Another critical source of information will come from shadow projects. Shadow projects are paving projects on which mixes are sampled for the normal acceptance tests, but additional samples are also pulled for BMD tests that are performed in the background. Results of the BMD tests from shadow projects are not used to accept or reject materials, adjust payment or even to motivate mix production changes. Rather, the three goals of the shadow projects are to: (1) better familiarize both agency and contractor personnel with the selected tests, (2) add to the database of test results from the benchmarking studies, and most importantly (3) gather information on typical production variability. Recommendations on the number of shadow projects, the number and frequency of BMD tests per project, and how the samples are prepared and tested are discussed in the draft implementation guide.

Task 6: Specification and Program Development

This task involves the development of the specifications and quality assurance program to be used for implementation. The information gathered from the previous tasks will be used for this effort, and decisions must be made about what aspects of the current specifications need to remain the same and what existing criteria should be relaxed or completely eliminated. Consideration should be given to how to adapt the acceptance of lots based on specification criteria with two-sided limits (e.g. lab compacted air voids) to test criteria that are one-sided (e.g. minimum cracking index and maximum rut depth). If the BMD test results are used for pay adjustments, then there must be confidence that the results are truly performance related, which goes back to the need for field validation experiments in Task 3. 

Once the new specifications are vetted by stakeholders, then it’s time to plan and conduct pilot projects. Pilot projects are necessary to evaluate the new QA program requirements under actual contractual conditions. Pilot projects will go through the typical bidding-contracting process with the new QA requirements and specifications applied, including BMD testing required as part of mixture design and acceptance. The number of pilot projects should be determined by the agency, typically starting with just a few projects in the first year, then increasing to involve additional districts/regions and contractors each year. Lessons learned from pilot projects should be used to assess and modify the specifications and QA program requirements on a yearly basis, with more frequent modifications for more acute issues.

Task 7: Adapting Training Programs and Lab Accreditations

As an agency begins rolling out pilot projects, it will need to conduct just-in-time training to cover the new testing requirements and specification changes in the QA program. Likewise, the agency also needs to establish new independent assurance requirements for labs conducting tests used for mix acceptance to ensure the technicians and equipment meet the requirements of the new procedures. The state’s ongoing technician training and qualification program will also need to be adapted to include the changes and a plan to recertify technicians who are already qualified but are not familiar with the new tests and requirements. Many states already have a proficiency testing program for their current quality assurance tests as a means to ensure technicians perform the tests correctly and to continuously evaluate test precision information. These programs should be expanded to include the new BMD tests.

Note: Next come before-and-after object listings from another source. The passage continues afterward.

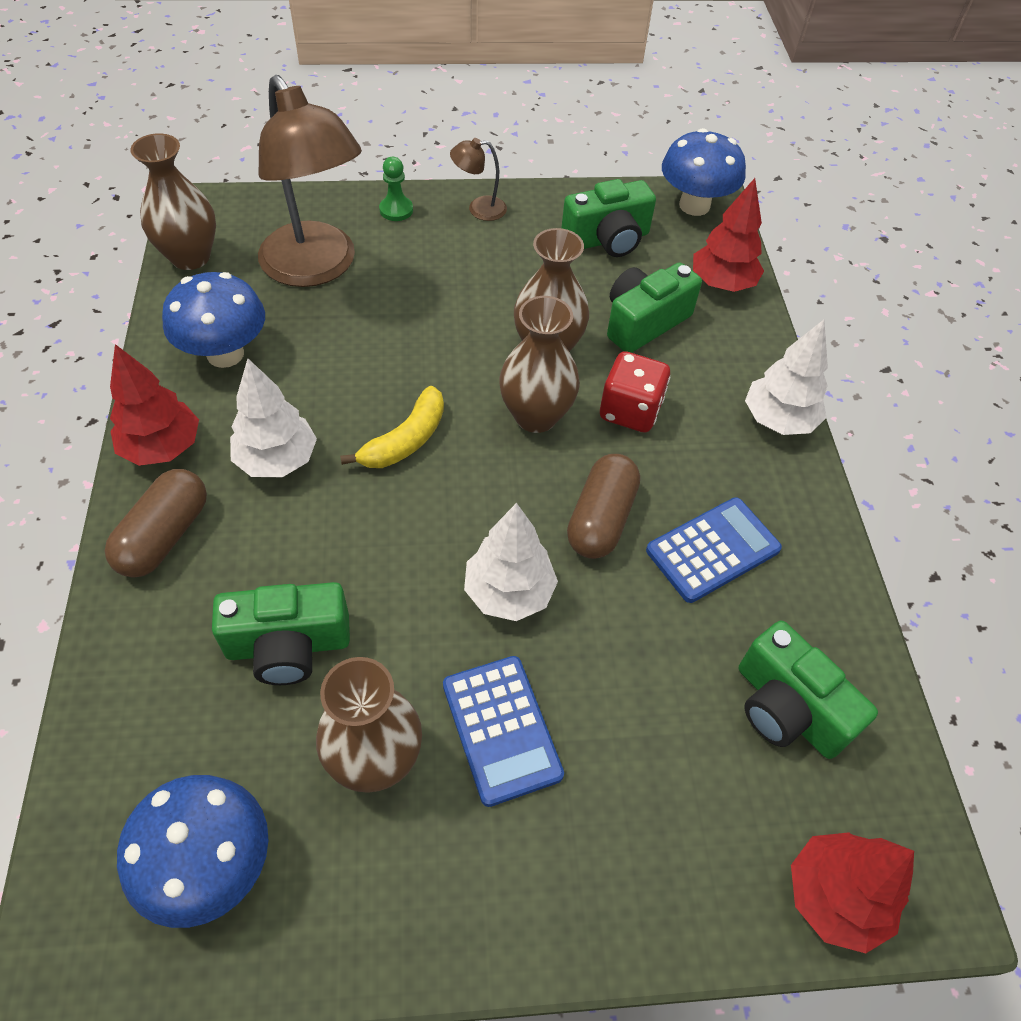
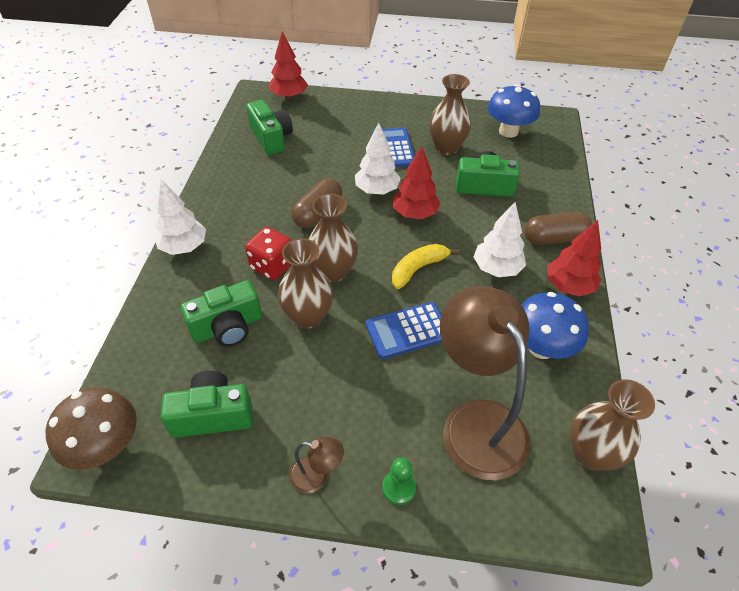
camera: 165 degrees left, 5 degrees down
(164, 536) = (554, 238): brown capsule -> brown capsule turned 45 degrees clockwise
(694, 205) = (107, 446): blue mushroom -> brown mushroom
(712, 550) = (267, 192): blue calculator -> blue calculator (408, 331)
(721, 284) = (146, 352): red tree -> red tree (415, 213)

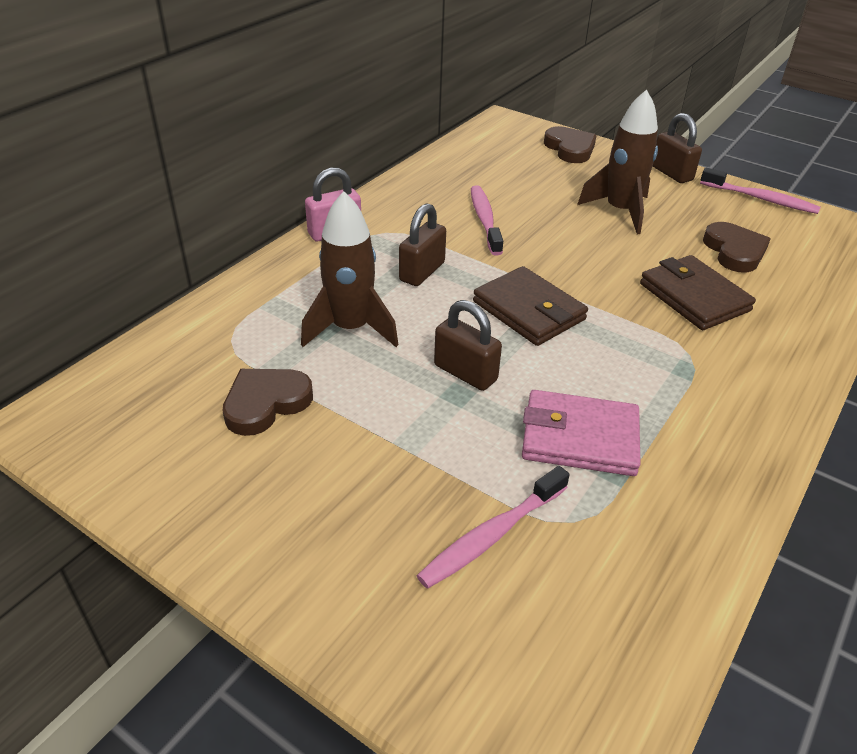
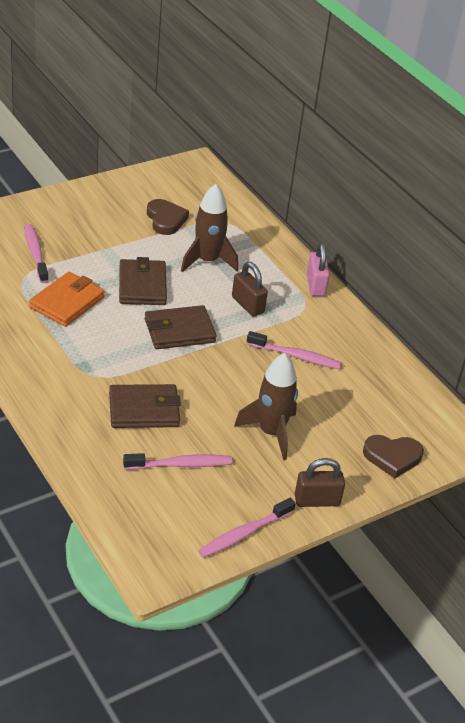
camera: 110 degrees right, 0 degrees up
(465, 373) = (142, 286): brown padlock -> brown wallet
(579, 438) = (67, 302): pink wallet -> orange wallet
(734, 251) = (181, 465): brown heart -> pink toothbrush

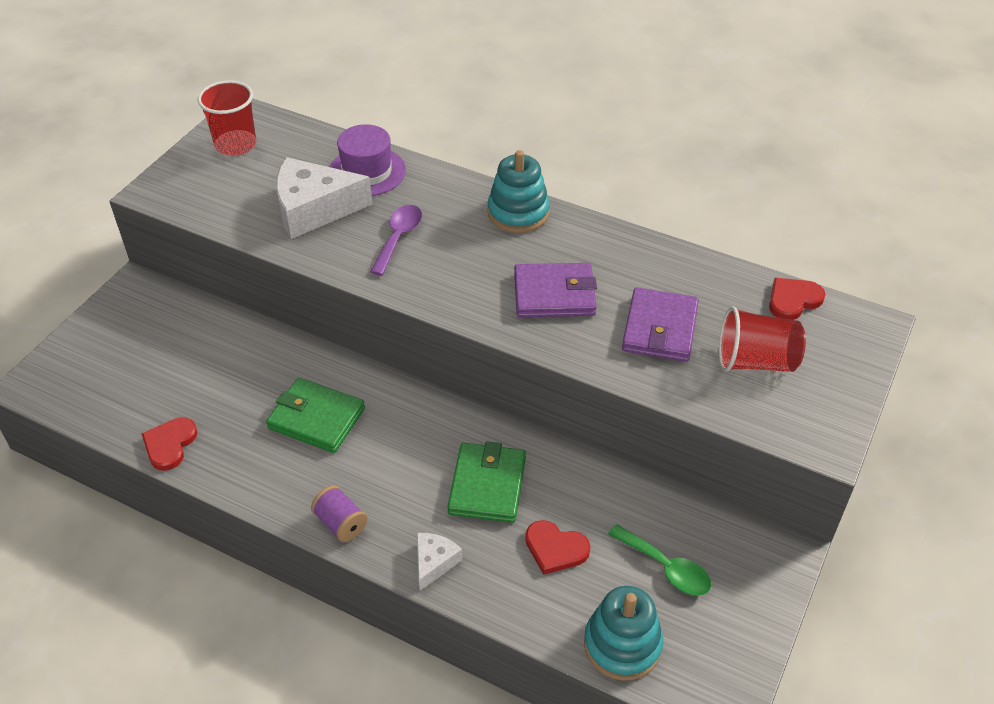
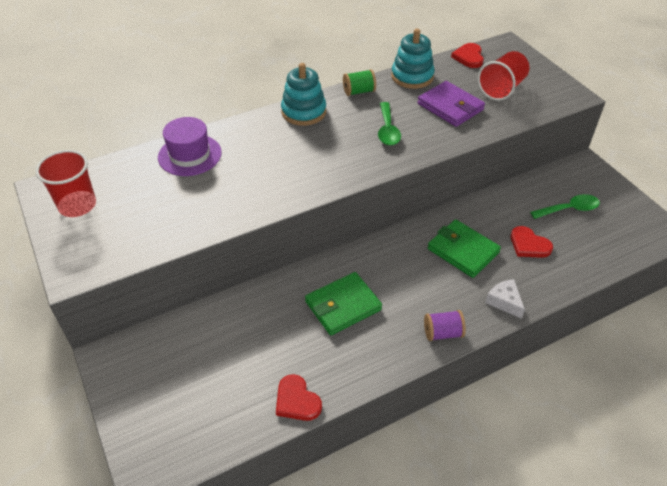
camera: 55 degrees left, 0 degrees up
(314, 209) = (198, 195): white cheese -> none
(398, 237) = (271, 169): purple spoon -> none
(554, 294) = (387, 130): purple wallet -> green spoon
(555, 549) = (529, 245): red heart -> red heart turned 75 degrees clockwise
(603, 237) = (359, 92): none -> green spool
(622, 645) = (609, 250): turquoise stacking toy -> turquoise stacking toy (412, 76)

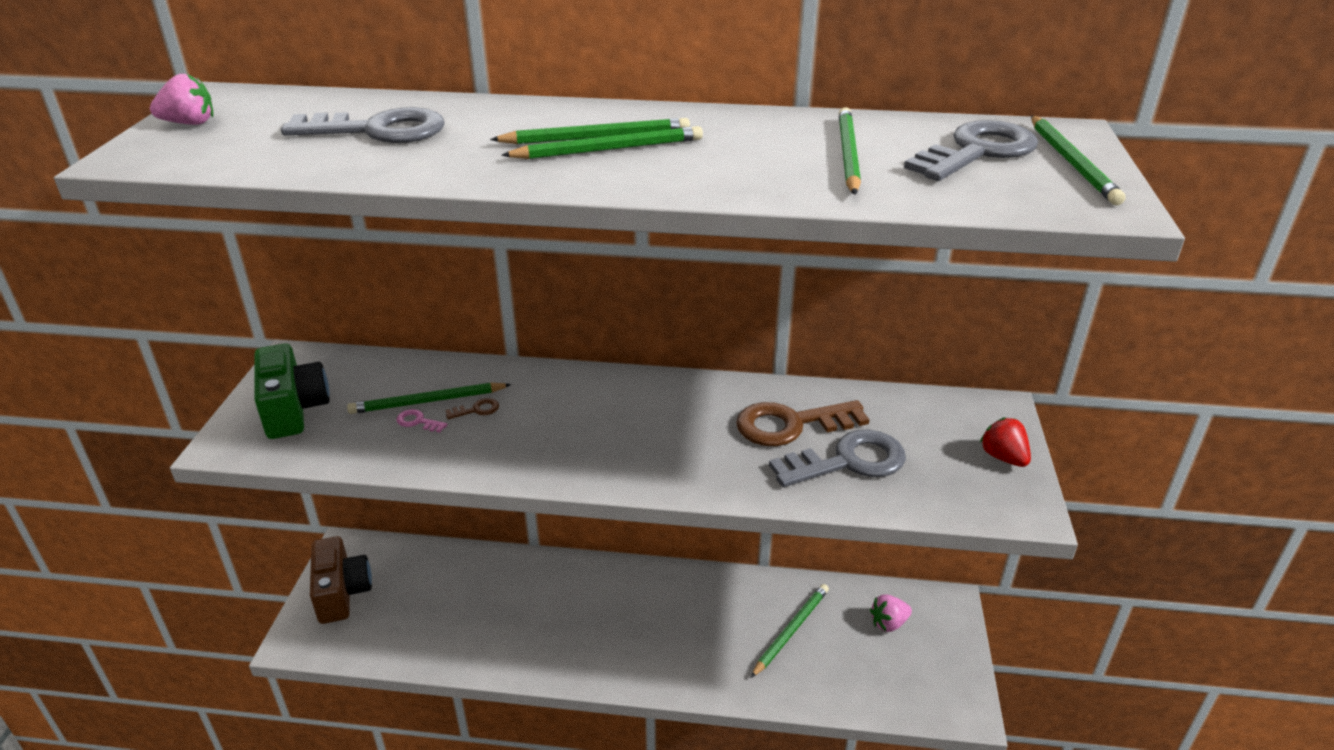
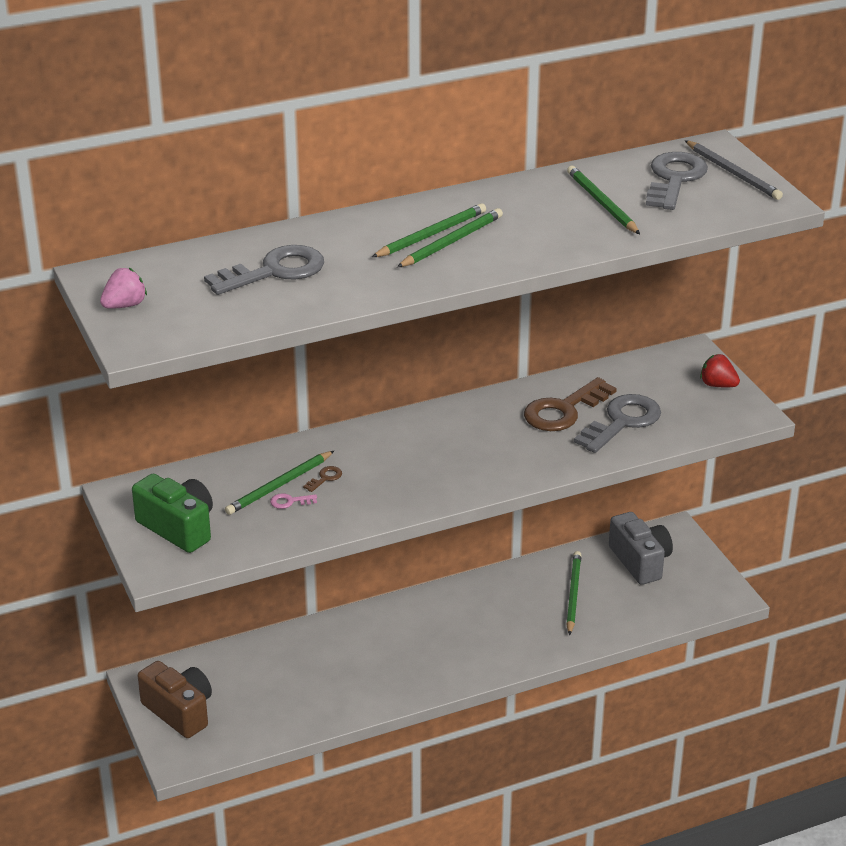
camera: 30 degrees left, 0 degrees up
(888, 623) = (640, 561): pink strawberry -> grey camera
(1072, 163) = (733, 173): green pencil -> grey pencil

Task 8: Initial Implementation

Prior to full implementation of the BMD requirements, it is essential that the agency communicate the changes and new requirements to both industry and DOT personnel. This technology transfer can be accomplished through webinars, face-to-face meetings and workshops, and can also be supported by implementation teams that help contractors and DOT personnel get ready for the changes, address issues and interpret specification requirements. The initial implementation should be viewed as a new beginning with an expectation that the QA program will continue to evolve toward a system that efficiently assesses mix characteristics that relate to long-term performance.